Riecine takes its place among the finest vineyards in all of Italy and continues to progress as a classic winery. The founder of Riecine, John Dunkley, an Englishman who became one of the most admired producers of Chianti Classico, and his Italian wife, Palmina, acquired the original 1.5 hectares of land in 1971 from the nearby Badia a Coltibuono. They restored the old stone villa on the land and began reviving and replanting vines. first vintage of Chianti Classico, 1973, was released in 1975 to a flourish of praise.

A close friend of John and Palmina, Carlo Ferrini, played an important role in the birth and growth of Riecine wines, giving his enological advices to Riecine until 1997. John Dunkley was respected as one of Chianti’s most astute interpreter. He always maintained that Cabernet varieties permitted under DOCG rules for Chianti Classico had no place in the vineyards of Riecine. As he once put it: “When Baron Philippe de Rothschild plants Sangiovese, I’ll switch to Cabernet Sauvignon.

In 1996 Gary and Marlene Baumann, an American couple who now call Italy home have taken over the winery and to date are the proprietors of Riecine estates. Although some things have changed since Dunkley and his wife time, the 100% Sangiovese-based Chianti Classico remains the core of Riecine's production.

Riecine’s wine goals are simple: to produce the finest Sangiovese-based wines in the world. As a result, vines are carefully tended by hand and all farming techniques are 100% organic with some biodynamic processes readily introduced.

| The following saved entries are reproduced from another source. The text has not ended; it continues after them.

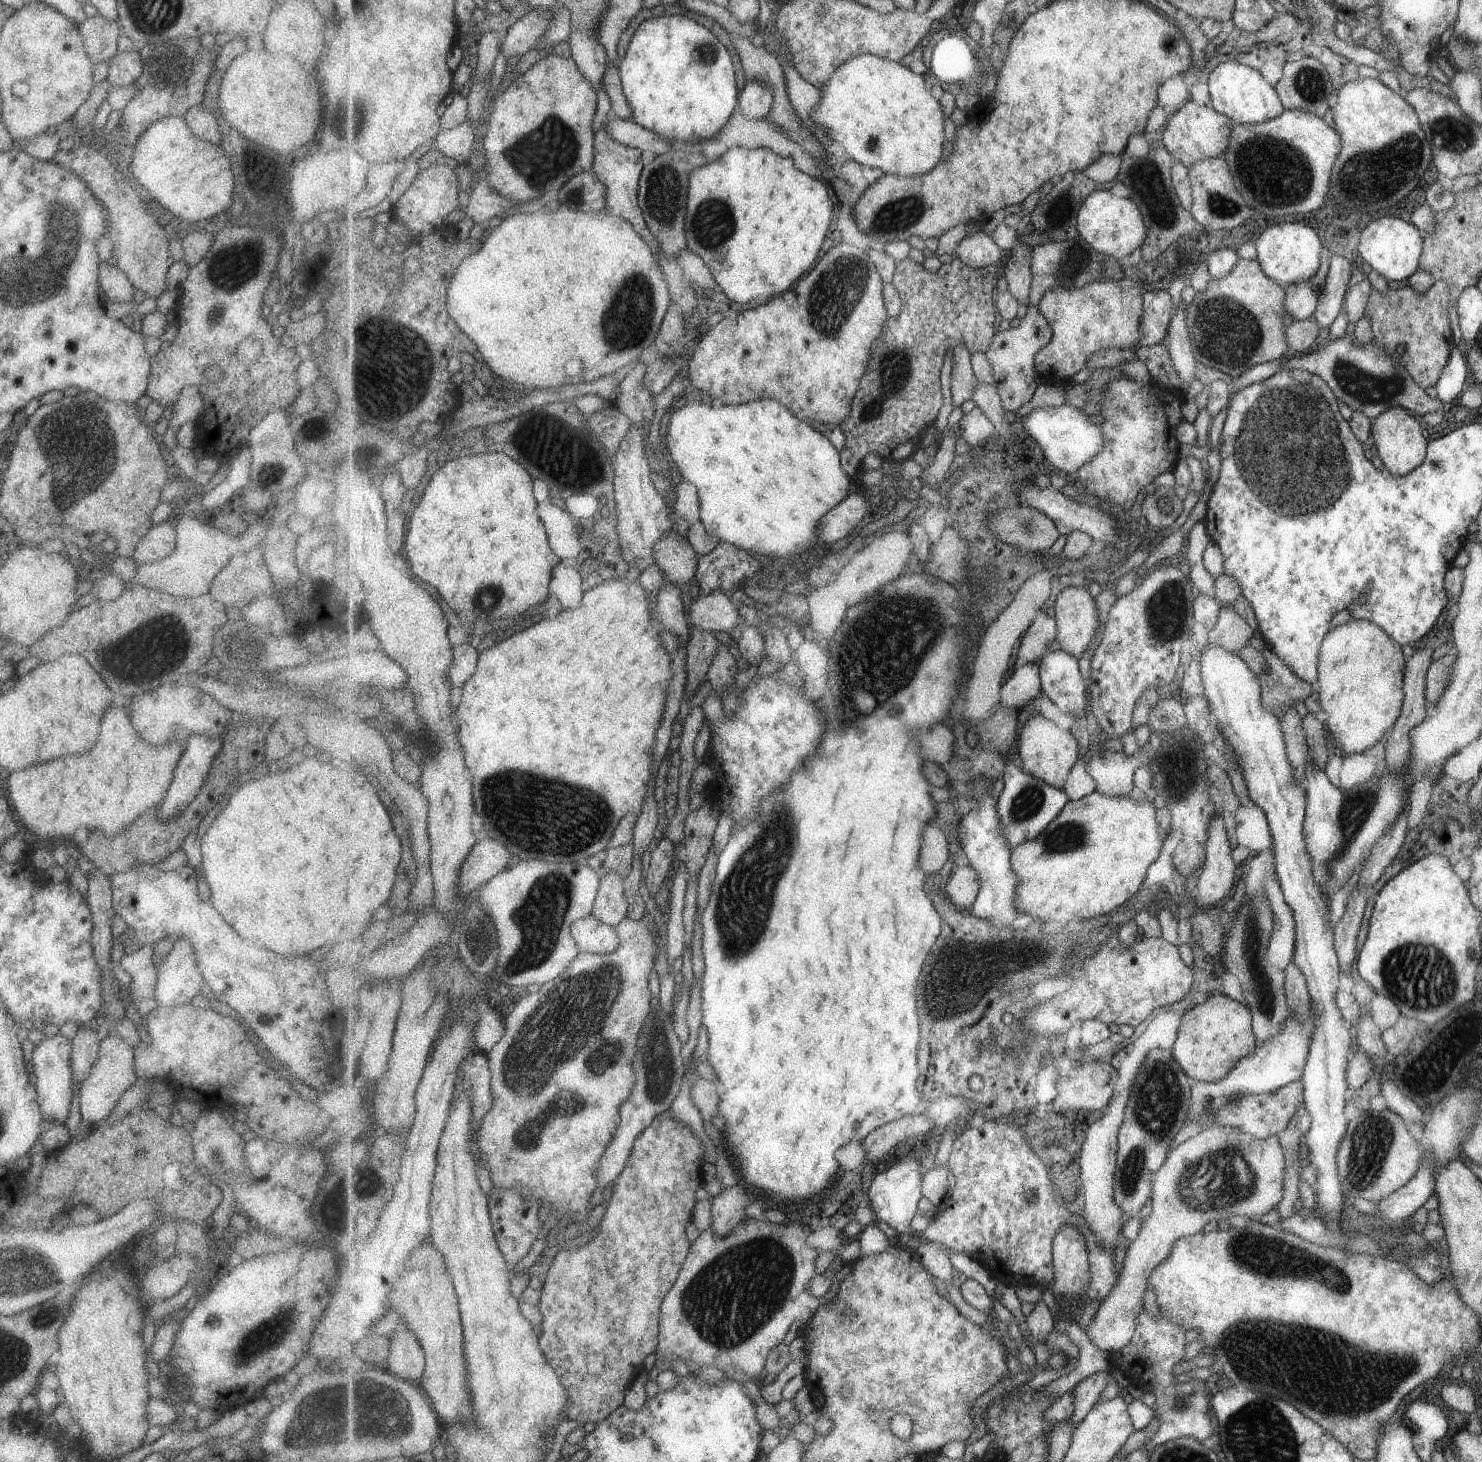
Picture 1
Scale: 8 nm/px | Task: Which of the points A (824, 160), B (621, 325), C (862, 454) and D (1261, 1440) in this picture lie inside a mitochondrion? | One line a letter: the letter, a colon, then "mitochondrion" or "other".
A: other
B: mitochondrion
C: other
D: mitochondrion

The farm follows organic growing principles and sprays are kept to an absolute minimum--no herbicides or insecticides are used. All the vineyards are left with grass growing in the rows to reduce erosion and bring the soil and ecosystem back as close to the natural state as possible

The main property located in Gaiole, consists of close to 30 hectares (about 75 acres) of vineyard, olive groves, woodlands, and the winemaking facility. This is where the original vineyard that has been producing Riecine grapes for more than thirty years is located. In quality vintages, Riecine also produces Chianti Classico Reserva and the Super-Tuscan wine, La Gioia. The wines are matured separately in their vineyard lots for up to 2 years for the Chianti Classico Riserva and La Gioia and 12-18 months for the Chianti Classico.

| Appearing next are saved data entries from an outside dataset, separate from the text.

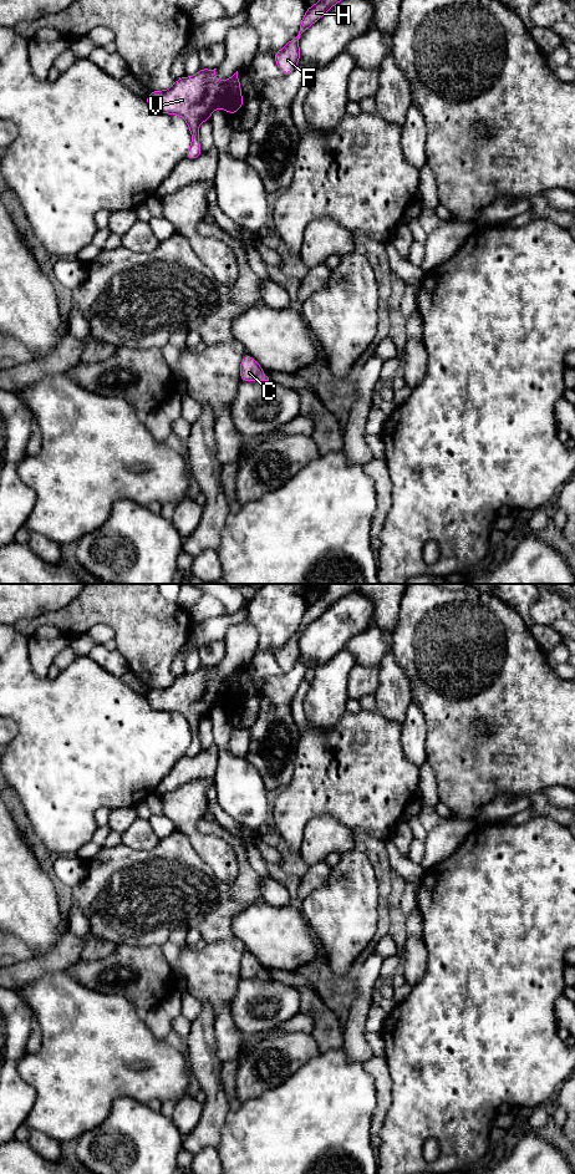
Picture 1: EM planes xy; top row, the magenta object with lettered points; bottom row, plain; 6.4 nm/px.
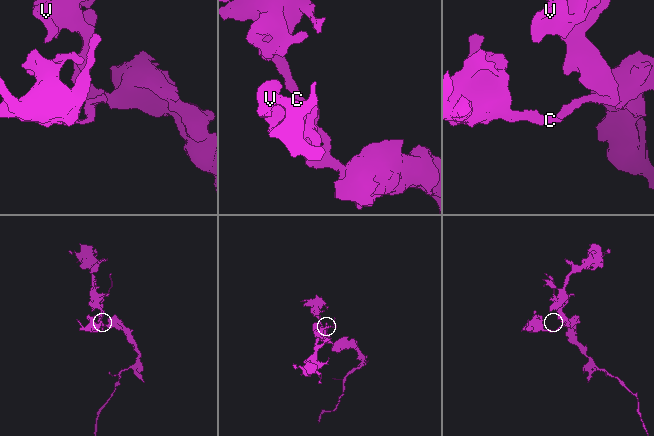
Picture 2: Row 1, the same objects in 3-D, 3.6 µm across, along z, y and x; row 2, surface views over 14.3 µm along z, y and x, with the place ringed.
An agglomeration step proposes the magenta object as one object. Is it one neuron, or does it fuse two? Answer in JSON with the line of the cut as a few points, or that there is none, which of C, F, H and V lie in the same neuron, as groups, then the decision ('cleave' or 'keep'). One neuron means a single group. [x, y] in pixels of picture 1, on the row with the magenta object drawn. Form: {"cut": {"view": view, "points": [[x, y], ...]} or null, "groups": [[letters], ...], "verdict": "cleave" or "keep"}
{"cut": null, "groups": [["C", "F", "H", "V"]], "verdict": "keep"}

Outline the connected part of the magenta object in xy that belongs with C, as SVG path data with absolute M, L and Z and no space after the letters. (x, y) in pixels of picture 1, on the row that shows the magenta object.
M245 355L240 362L240 380L241 381L269 381L269 377L264 375L264 370L250 356Z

Riecine estates is proud of there traditions and are dedicated to maintaining them. Over the past several years, Riecine wines have advanced in quality to the highest levels and are enjoyed today by wine lovers in all corners of the world.

Reicine's wine making

Riecine is a rare example of what can be achieved through handcrafted, artisan individual care and attention. In house Riecine’s Winemaker and General Manager from 2015 is Alessandro Campatelli that leads the entire winemaking process with the precious help of the historical Riecine team. The grapes are destalked into shallow bins and then all softly crushed before being dropped into either cement, stainless steel, oak or open topped bins. The fermentation is carefully controlled by Alessandro to ensure proper temperature and perfect extraction of soft tannins, colour and flavour.

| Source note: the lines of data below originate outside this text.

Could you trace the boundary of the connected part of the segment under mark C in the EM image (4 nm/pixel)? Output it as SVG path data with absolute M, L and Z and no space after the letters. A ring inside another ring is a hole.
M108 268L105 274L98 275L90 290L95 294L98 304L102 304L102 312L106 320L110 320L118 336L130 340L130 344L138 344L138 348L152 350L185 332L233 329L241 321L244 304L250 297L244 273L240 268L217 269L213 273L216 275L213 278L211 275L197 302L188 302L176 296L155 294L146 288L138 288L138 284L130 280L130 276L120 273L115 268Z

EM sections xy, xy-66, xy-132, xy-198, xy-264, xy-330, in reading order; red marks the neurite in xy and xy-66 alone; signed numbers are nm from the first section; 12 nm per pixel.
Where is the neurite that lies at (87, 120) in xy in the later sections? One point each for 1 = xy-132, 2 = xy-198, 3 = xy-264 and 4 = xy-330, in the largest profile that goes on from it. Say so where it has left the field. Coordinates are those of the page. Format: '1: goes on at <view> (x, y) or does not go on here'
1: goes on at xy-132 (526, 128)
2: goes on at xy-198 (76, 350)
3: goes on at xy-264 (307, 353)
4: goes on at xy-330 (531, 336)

Once in the tanks they run off a “salasso” of about 10-20% of the juice. This process increases the ratio of skins to juice in the remaining must. In this way there is more concentration in the finished wines. All the wines are fermented with their own natural yeasts and therefore start off very slowly. This adds character but also has the bonus of causing a cold maceration that lasts normally 3 to 4 days.